Wednesday, March 07, 2012

Confuse-o-Vision Week, #3: Black God, Vol. 15

This week's bizarre attempt to bump up posting frequency sees me reading later volumes -- much later, in this particular case -- of series that I read the beginning of, but then missed for a while. I doesn't make much sense, but I explained my rationale in the first post of the series on Monday.

Today's volume is the fifteenth of Black God, a very shonen series (full of demon-fighting and loud professions of eternal friendship, plus gigantic conspiracies and their coincident interlocking secret plots) by the Korean team of Dall-Young Lim and Sung-Woo Park, done originally for the Japanese market. I read three early volumes back in 2008, but missed the ten volumes in between. 

Series hero Keita started off as both a manga creator and a complete jerk, but this book is so totally focused on action and the machinations of its battling-superhuman-factions plot that he has no time to be either of these things this time out. (He may have stopped being either or both of those, but I can't tell.) He's still eternally bound to mototsumitama Kuro, the girl on the cover -- OK, she's not a "girl," but a member of a nonhuman race with vast supernatural powers that get even greater powers when they bond with a human contractee and "synchro"together. (It's still just the supernatural half of the duo that does the fighting, as far as I can tell, but I bet the humans will mix it up before the series is over.)

As usual with a series about people fighting in complicated ways, the cast has proliferated, through what seem to have been either chance encounters or battles, and this volume begins in the middle of a standoff, as half-mototsumitama Mana (another cute girl, blonde this time -- seasoned manga fans are nodding their heads in recognition of a standard trope) battles Kaien, who is tall, adult, male, and arrogant, which all mark him as a very nasty villain. (There's room to write at least one Ph.D. thesis on shortness as a marker for righteousness in manga.)

Once that battle is settled, we dive into the next story (which doesn't end in this volume, either; it's like manga-makers do this deliberately to keep their audiences buying more!), where the smaller, weaker "family" that our heroes belong to try to set up a trap for the head of a larger, nastier family and kill him.

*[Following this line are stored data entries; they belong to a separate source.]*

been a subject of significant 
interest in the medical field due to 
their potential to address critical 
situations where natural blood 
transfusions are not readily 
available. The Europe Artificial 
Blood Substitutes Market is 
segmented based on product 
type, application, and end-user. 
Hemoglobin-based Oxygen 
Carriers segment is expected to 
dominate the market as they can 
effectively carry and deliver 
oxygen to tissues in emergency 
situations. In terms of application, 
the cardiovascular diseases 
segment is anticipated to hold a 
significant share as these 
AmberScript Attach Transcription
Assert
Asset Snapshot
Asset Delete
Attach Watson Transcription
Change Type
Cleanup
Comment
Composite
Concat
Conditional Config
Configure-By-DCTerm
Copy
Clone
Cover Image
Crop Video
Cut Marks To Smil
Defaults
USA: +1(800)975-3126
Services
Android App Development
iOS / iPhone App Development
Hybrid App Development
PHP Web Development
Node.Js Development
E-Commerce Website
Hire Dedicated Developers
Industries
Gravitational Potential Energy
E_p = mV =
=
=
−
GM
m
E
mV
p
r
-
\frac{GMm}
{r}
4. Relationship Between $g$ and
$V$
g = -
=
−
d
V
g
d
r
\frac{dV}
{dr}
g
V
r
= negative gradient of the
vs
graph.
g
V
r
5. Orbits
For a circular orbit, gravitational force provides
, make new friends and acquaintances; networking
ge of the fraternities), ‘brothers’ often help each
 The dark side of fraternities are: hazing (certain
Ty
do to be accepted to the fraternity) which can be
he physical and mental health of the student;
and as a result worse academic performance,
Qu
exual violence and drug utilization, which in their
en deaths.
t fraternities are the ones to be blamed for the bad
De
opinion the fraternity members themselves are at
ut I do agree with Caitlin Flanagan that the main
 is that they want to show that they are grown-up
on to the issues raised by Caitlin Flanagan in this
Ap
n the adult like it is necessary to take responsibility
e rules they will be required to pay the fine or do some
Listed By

It looks like the big problem will be that said nasty is Kuro's brother Reishin, but, of course, there's plenty of other problems before that, and lots of fighting at high speed with extreme blur lines and cool pictographs (because you have to yell out the name of the fighting technique you're using for it to be effective, silly!) superimposed on them.

The art is still top-rank, state-of-the-art shonen-style; if you like fighting manga at all, Black God looks amazing. The story is good -- equally right down the center of its genre, without anything to surprise or disappoint -- so this is a great discovery for fans of this kind of story. (Though there is a very fan-servicey side story at the end -- in which the group goes to a public bath, which every manga cast has to do every twelve volumes or so -- which not only has a lot of carefully-drawn upper female anatomy, but centers on the girls' competition over the comeliness of their "boobies," until they burst on on Keita and insist that he judge among them. Let it not be said that Black God doesn't earn it's OT rating.)